You are viewing a plain text version of this content. The canonical link for it is here.
Posted to dev@nutch.apache.org by xingjian <xi...@gmail.com> on 2007/11/13 06:37:34 UTC
takes the URI info, Content, headers, ect into a MYSQL database.
Instead of writing to disc, Id like to draw content of page and create a
method that
takes the URI info, Content, headers, ect into a MYSQL database. Does
anyone have any suggestion on how to do this , where I should look to
place my methods?
--
View this message in context: http://www.nabble.com/takes-the-URI-info%2C-Content%2C-headers%2C-ect-into-a-MYSQL-database.-tf4795882.html#a13720124
Sent from the Nutch - Dev mailing list archive at Nabble.com.
Re: takes the URI info, Content, headers, ect into a MYSQL
database.
Posted by xingjian <xi...@gmail.com>.
i need to extend FetcherOutputFormat ?Have you simple example ?thanks
Sagar Naik-2 wrote:
>
> Hey
> AFAIK, FetcherOutputFormat is the class to look at.

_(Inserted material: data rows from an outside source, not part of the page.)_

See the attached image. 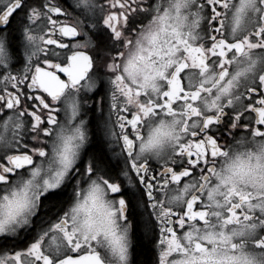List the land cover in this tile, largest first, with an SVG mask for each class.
<instances>
[{"label":"snow or ice","instance_id":"obj_1","mask_svg":"<svg viewBox=\"0 0 264 264\" xmlns=\"http://www.w3.org/2000/svg\"><path fill=\"white\" fill-rule=\"evenodd\" d=\"M142 242L264 264V0H0V264Z\"/></svg>","mask_w":264,"mask_h":264},{"label":"trees","instance_id":"obj_2","mask_svg":"<svg viewBox=\"0 0 264 264\" xmlns=\"http://www.w3.org/2000/svg\"><path fill=\"white\" fill-rule=\"evenodd\" d=\"M151 255L148 248L142 242L135 250V264H150Z\"/></svg>","mask_w":264,"mask_h":264},{"label":"flooded vegetation","instance_id":"obj_3","mask_svg":"<svg viewBox=\"0 0 264 264\" xmlns=\"http://www.w3.org/2000/svg\"><path fill=\"white\" fill-rule=\"evenodd\" d=\"M65 3L70 7L71 6V0H65ZM19 66V65H18ZM134 261H135V253H134Z\"/></svg>","mask_w":264,"mask_h":264}]
</instances>
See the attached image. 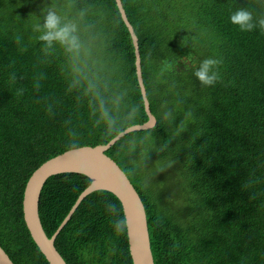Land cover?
Segmentation results:
<instances>
[{
    "label": "trees",
    "instance_id": "obj_1",
    "mask_svg": "<svg viewBox=\"0 0 264 264\" xmlns=\"http://www.w3.org/2000/svg\"><path fill=\"white\" fill-rule=\"evenodd\" d=\"M41 1L0 0V246L14 264H49L24 220L33 173L72 145H106L149 120L116 0H66L62 13L83 20L72 50L40 39ZM121 1L158 123L106 155L140 194L155 264H264V0ZM242 8L253 15L250 31L230 20ZM183 57L191 65L177 71ZM208 58L219 61L213 85L194 75ZM157 165L175 168L173 192L158 188ZM145 172L157 184L148 187ZM90 185L74 173L47 181L39 212L48 237ZM121 217L115 195L94 192L56 248L67 264H133L127 227L114 231Z\"/></svg>",
    "mask_w": 264,
    "mask_h": 264
},
{
    "label": "water",
    "instance_id": "obj_2",
    "mask_svg": "<svg viewBox=\"0 0 264 264\" xmlns=\"http://www.w3.org/2000/svg\"><path fill=\"white\" fill-rule=\"evenodd\" d=\"M116 2L135 47L137 78L149 120L142 125H134L127 128L106 145H98L95 147L84 146L78 148L77 151H73V149L68 150L45 162L30 177L24 192V220L33 241L49 264H67L55 245L58 235L69 223L83 200L97 191L112 193L121 203L124 216L128 222L129 251L133 264H155L146 209L140 194L125 172L114 160L106 155L115 144L127 135L152 130L158 123L157 118L151 112L147 97L138 38L133 26L128 20L121 0H116ZM187 64L190 65V62L188 61ZM73 173L89 177L91 179V185L80 195L68 216L50 238L45 232L40 218L39 205L41 193L50 178ZM0 264H14L1 246Z\"/></svg>",
    "mask_w": 264,
    "mask_h": 264
},
{
    "label": "clouds",
    "instance_id": "obj_3",
    "mask_svg": "<svg viewBox=\"0 0 264 264\" xmlns=\"http://www.w3.org/2000/svg\"><path fill=\"white\" fill-rule=\"evenodd\" d=\"M230 20L242 31H250L255 27V24L253 23V15L247 9L242 8L236 10L230 16ZM260 24L264 25V20H261ZM43 26L46 31L40 36V39L46 42L48 46H51L53 42L60 43L68 50H72L78 46V37L74 34L76 31L75 25H62L61 18L54 11L48 12ZM218 63L219 61L216 59H205L201 63L200 67L195 71L194 75L202 84L213 85L218 79V73L214 71V66L218 65ZM176 70L180 71L181 68H176ZM71 147L73 151L78 150L75 145H72ZM109 208L113 212L116 211L115 205H110ZM127 223V218L121 217L115 222L114 231L118 234L123 233L126 230Z\"/></svg>",
    "mask_w": 264,
    "mask_h": 264
},
{
    "label": "rangeland",
    "instance_id": "obj_4",
    "mask_svg": "<svg viewBox=\"0 0 264 264\" xmlns=\"http://www.w3.org/2000/svg\"><path fill=\"white\" fill-rule=\"evenodd\" d=\"M66 6V0H44L40 2V11L43 12L44 14H48L49 11H54L60 18H61V14H62V18L61 19V24H67V25H75L77 27L82 25L83 20L78 16V19H70L69 16L72 15V12L68 9H65L62 13V9ZM64 21V22H63ZM204 44H201V47H203ZM158 78L161 80V82L166 83L165 81H167V78L161 74L158 76ZM158 171H162L163 169L161 168V166L157 165L155 167ZM176 173V170L174 168V171H172L170 168H165L163 170V177L161 178V180L164 181V184L159 186L158 188H160V190L165 191V192H173L174 188L172 187V179L174 178ZM145 176L147 179V186L151 187V183H155L157 184L158 180H152L149 179V177H151V173L149 172H145ZM170 195V193L168 194Z\"/></svg>",
    "mask_w": 264,
    "mask_h": 264
},
{
    "label": "flooded vegetation",
    "instance_id": "obj_5",
    "mask_svg": "<svg viewBox=\"0 0 264 264\" xmlns=\"http://www.w3.org/2000/svg\"><path fill=\"white\" fill-rule=\"evenodd\" d=\"M187 59L185 57H183V59L181 60V62L178 65H175L176 68L179 69V67L181 66L182 63H184L185 65H187ZM184 69V66H181Z\"/></svg>",
    "mask_w": 264,
    "mask_h": 264
}]
</instances>
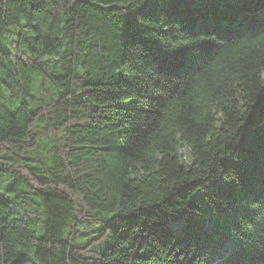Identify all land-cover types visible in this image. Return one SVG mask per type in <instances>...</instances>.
<instances>
[{
  "label": "trees",
  "instance_id": "1",
  "mask_svg": "<svg viewBox=\"0 0 264 264\" xmlns=\"http://www.w3.org/2000/svg\"><path fill=\"white\" fill-rule=\"evenodd\" d=\"M264 0H0V264H264Z\"/></svg>",
  "mask_w": 264,
  "mask_h": 264
},
{
  "label": "rangeland",
  "instance_id": "2",
  "mask_svg": "<svg viewBox=\"0 0 264 264\" xmlns=\"http://www.w3.org/2000/svg\"><path fill=\"white\" fill-rule=\"evenodd\" d=\"M259 128L264 129V120H261L259 123Z\"/></svg>",
  "mask_w": 264,
  "mask_h": 264
}]
</instances>
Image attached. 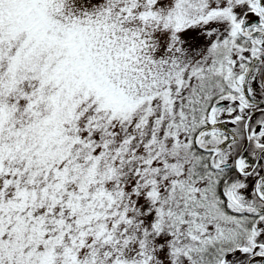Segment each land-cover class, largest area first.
Here are the masks:
<instances>
[{
	"label": "snow or ice",
	"instance_id": "1",
	"mask_svg": "<svg viewBox=\"0 0 264 264\" xmlns=\"http://www.w3.org/2000/svg\"><path fill=\"white\" fill-rule=\"evenodd\" d=\"M0 264H264V0H0Z\"/></svg>",
	"mask_w": 264,
	"mask_h": 264
}]
</instances>
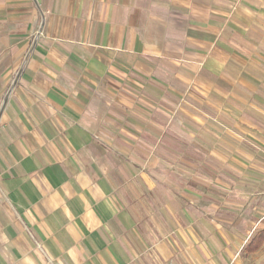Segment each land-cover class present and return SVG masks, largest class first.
<instances>
[{
    "label": "crops",
    "instance_id": "obj_1",
    "mask_svg": "<svg viewBox=\"0 0 264 264\" xmlns=\"http://www.w3.org/2000/svg\"><path fill=\"white\" fill-rule=\"evenodd\" d=\"M260 230L264 0H0V264L257 263Z\"/></svg>",
    "mask_w": 264,
    "mask_h": 264
},
{
    "label": "trees",
    "instance_id": "obj_2",
    "mask_svg": "<svg viewBox=\"0 0 264 264\" xmlns=\"http://www.w3.org/2000/svg\"><path fill=\"white\" fill-rule=\"evenodd\" d=\"M264 245V230H260L244 247L248 253H254Z\"/></svg>",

> the getRecordWriter function,
> FILE : new file is opened
> DB : Instantiate the db conn
>
> In the RecordWriter class's write function
> FILE : Contents are written on disk
> DB : insert into db
>
> In the RecordWriter class's close function
> FILE : Close file
> DB : close file
>
> You will also have to look at ParseOutputFormat along same lines
>
>
>
> xingjian wrote:
>> Instead of writing to disc, Id like to draw content of page and create a
>> method that
>> takes the URI info, Content, headers, ect into a MYSQL database. Does
>> anyone have any suggestion on how to do this , where I should look to
>> place my methods?
>>
>>
>
>
> --
> This message has been scanned for viruses and
> dangerous content and is believed to be clean.
>
>
>
--
View this message in context: http://www.nabble.com/takes-the-URI-info%2C-Content%2C-headers%2C-ect-into-a-MYSQL-database-during-crawl.-tf4795882.html#a13720535
Sent from the Nutch - Dev mailing list archive at Nabble.com.
Re: takes the URI info, Content, headers, ect into a MYSQL database.
Posted by Sagar Naik <sa...@visvo.com>.
Hey
AFAIK, FetcherOutputFormat is the class to look at.
the getRecordWriter function,
FILE : new file is opened
DB : Instantiate the db conn
In the RecordWriter class's write function
FILE : Contents are written on disk
DB : insert into db
In the RecordWriter class's close function
FILE : Close file
DB : close file
You will also have to look at ParseOutputFormat along same lines
xingjian wrote:
> Instead of writing to disc, Id like to draw content of page and create a
> method that
> takes the URI info, Content, headers, ect into a MYSQL database. Does
> anyone have any suggestion on how to do this , where I should look to
> place my methods?
>
>
--
This message has been scanned for viruses and
dangerous content and is believed to be clean.